Another consideration is the capacity of regulatory agencies. Germany’s oversight bodies already face resource constraints, and the proposal does not address whether they would be equipped to handle an increase in audits. The lack of detail on enforcement mechanisms leaves room for uncertainty about how the system would function in practice.
Precedent and Political Reality
Germany has attempted to reduce red tape in the past, with varying degrees of success. Previous Bürokratieentlastungsgesetze (Bureaucracy Relief Acts) aimed to simplify regulations but often introduced new complexities. Recent efforts promised meaningful savings for businesses, though many provisions were adjusted during implementation. The CDU’s current proposal is more ambitious but faces similar challenges: political resistance, bureaucratic hurdles, and the difficulty of turning broad principles into actionable rules.

The SPD’s historical support for reducing reporting obligations suggests potential common ground, though the details will be critical. The party has traditionally taken a cautious approach to deregulation, particularly regarding labor and environmental protections. The Lieferkettengesetz, in particular, remains a sensitive issue for many SPD lawmakers. Even if the CDU secures agreement on suspending documentation requirements, the repeal of the supply chain law could prove a significant obstacle.

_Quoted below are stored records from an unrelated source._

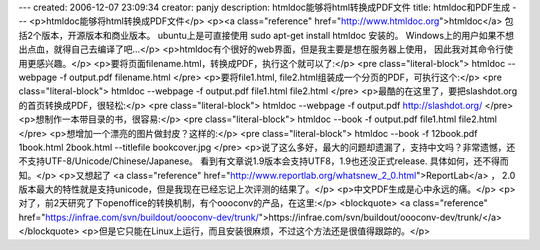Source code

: ---
created: 2006-12-07 23:09:34
creator: panjy
description: htmldoc能够将html转换成PDF文件
title: htmldoc和PDF生成
---
<p>htmldoc能够将html转换成PDF文件</p>
<p><a class="reference" href="http://www.htmldoc.org">htmldoc</a> 包括2个版本，开源版本和商业版本。
ubuntu上是可直接使用 sudo apt-get install htmldoc 安装的。
Windows上的用户如果不想出点血，就得自己去编译了吧...</p>
<p>htmldoc有个很好的web界面，但是我主要是想在服务器上使用，
因此我对其命令行使用更感兴趣。</p>
<p>要将页面filename.html，转换成PDF，执行这个就可以了:</p>
<pre class="literal-block">
htmldoc --webpage -f output.pdf filename.html
</pre>
<p>要将file1.html, file2.html组装成一个分页的PDF，可执行这个:</p>
<pre class="literal-block">
htmldoc --webpage -f output.pdf file1.html file2.html
</pre>
<p>最酷的在这里了，要把slashdot.org的首页转换成PDF，很轻松:</p>
<pre class="literal-block">
htmldoc --webpage -f output.pdf http://slashdot.org/
</pre>
<p>想制作一本带目录的书，很容易:</p>
<pre class="literal-block">
htmldoc --book -f output.pdf file1.html file2.html
</pre>
<p>想增加一个漂亮的图片做封皮？这样的:</p>
<pre class="literal-block">
htmldoc --book -f 12book.pdf 1book.html 2book.html --titlefile bookcover.jpg
</pre>
<p>说了这么多好，最大的问题却遗漏了，支持中文吗？非常遗憾，还不支持UTF-8/Unicode/Chinese/Japanese。
看到有文章说1.9版本会支持UTF8，1.9也还没正式release. 具体如何，还不得而知。</p>
<p>又想起了 <a class="reference" href="http://www.reportlab.org/whatsnew_2_0.html">ReportLab</a> ，
2.0版本最大的特性就是支持unicode，但是我现在已经忘记上次评测的结果了。</p>
<p>中文PDF生成是心中永远的痛。</p>
<p>对了，前2天研究了下openoffice的转换机制，有个oooconv的产品，在这里:</p>
<blockquote>
<a class="reference" href="https://infrae.com/svn/buildout/oooconv-dev/trunk/">https://infrae.com/svn/buildout/oooconv-dev/trunk/</a></blockquote>
<p>但是它只能在Linux上运行，而且安装很麻烦，不过这个方法还是很值得跟踪的。</p>

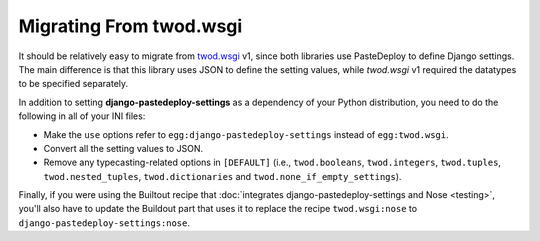 ========================
Migrating From twod.wsgi
========================

It should be relatively easy to migrate from `twod.wsgi
<http://pythonhosted.org/twod.wsgi/>`_ v1, since both libraries use PasteDeploy
to define Django settings. The main difference is that this library uses JSON
to define the setting values, while *twod.wsgi* v1 required the datatypes to
be specified separately.

In addition to setting **django-pastedeploy-settings** as a dependency of your
Python distribution, you need to do the following in all of your INI files:

- Make the ``use`` options refer to ``egg:django-pastedeploy-settings``
  instead of ``egg:twod.wsgi``.
- Convert all the setting values to JSON.
- Remove any typecasting-related options in ``[DEFAULT]`` (i.e.,
  ``twod.booleans``, ``twod.integers``, ``twod.tuples``,
  ``twod.nested_tuples``, ``twod.dictionaries`` and
  ``twod.none_if_empty_settings``).

Finally, if you were using the Builtout recipe that :doc:`integrates
django-pastedeploy-settings and Nose <testing>`, you'll also have to update the
Buildout part that uses it to replace the recipe ``twod.wsgi:nose`` to
``django-pastedeploy-settings:nose``.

At the EU level, Germany’s push for deregulation may face scrutiny. The European Commission has been vigilant about member states weakening environmental or labor standards. The CDU’s plan to replace the Lieferkettengesetz with EU rules may not fully satisfy Brussels, depending on the final shape of the EU’s due diligence directive. If the directive imposes stricter requirements than the German law, businesses could find themselves facing new obligations rather than relief.
What to Watch
The CDU’s proposal is still in its early stages, but several developments will shape its trajectory. In the coming weeks, coalition leaders will discuss the plan in private meetings. If the SPD indicates openness to suspending documentation requirements, the proposal could gain momentum. If not, it may stall before reaching the Bundestag.
Another key factor is the EU’s timeline for finalizing its due diligence directive. If the directive is adopted before 2028, the CDU’s argument for repealing the Lieferkettengesetz gains credibility. If negotiations extend beyond that point, the plan could lose political urgency.
Finally, businesses will be looking for specifics. Which documentation requirements would be suspended? How would audits and penalties be structured? Without clear answers, the proposal risks being perceived as a political statement rather than a practical solution. For now, the CDU’s plan presents a vision of a more streamlined regulatory system—but its realization depends on the details yet to come.